A Investigação e as Provas
A decisão atende a uma Ação de Investigação Judicial Eleitoral (AIJE) movida pelo Ministério Público Eleitoral. O foco da denúncia foi a candidatura de Luana Cristiane de Oliveira Brisola que, segundo o juízo, foi utilizada de forma fictícia — a chamada "candidatura laranja" — apenas para que o partido atingisse o percentual mínimo de 30% de mulheres exigido por lei.
Para embasar a condenação, o magistrado destacou elementos que evidenciam a falta de uma campanha real:
* Votação nula: A candidata não recebeu um único voto.
* Inércia financeira: Não houve movimentação de recursos ou gastos de campanha significativos.
* Ausência de propaganda: Não foram encontrados registros de divulgação da candidata nas redes sociais ou atos públicos de campanha.
Argumentos da Defesa
Em sua defesa, os representados alegaram que a votação zerada não foi intencional, mas fruto de um erro material na produção dos panfletos, que teriam sido impressos com o número de candidatura incorreto. No entanto, a Justiça refutou o argumento, destacando que não houve qualquer tentativa da candidata ou do partido de corrigir o erro ou registrar queixa formal no dia da votação, comportamento considerado incompatível com uma disputa legítima.
Consequências e Inelegibilidade
Com a aplicação da Súmula 73 do TSE, a fraude comprometeu toda a chapa do MDB. Além da perda do mandato de Vagner Machado e da anulação dos votos da legenda, a sentença declarou a inelegibilidade de Ângelo Paiotti, presidente municipal do partido, pelo período de oito anos.

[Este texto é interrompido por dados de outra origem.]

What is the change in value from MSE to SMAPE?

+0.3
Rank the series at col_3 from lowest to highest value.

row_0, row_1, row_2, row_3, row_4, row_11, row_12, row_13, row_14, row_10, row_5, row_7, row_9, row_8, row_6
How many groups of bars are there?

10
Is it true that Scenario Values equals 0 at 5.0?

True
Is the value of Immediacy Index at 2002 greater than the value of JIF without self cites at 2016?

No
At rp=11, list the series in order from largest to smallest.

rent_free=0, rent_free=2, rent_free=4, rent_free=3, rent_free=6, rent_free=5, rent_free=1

A decisão altera a composição da Câmara Municipal de Pilar do Sul, uma vez que a recontagem dos votos pode redistribuir as cadeiras entre os demais partidos. Até o momento, a Câmara Municipal, o vereador cassado e o diretório do MDB não retornaram as tentativas de contato para comentar o caso. O espaço permanece aberto para futuras manifestações.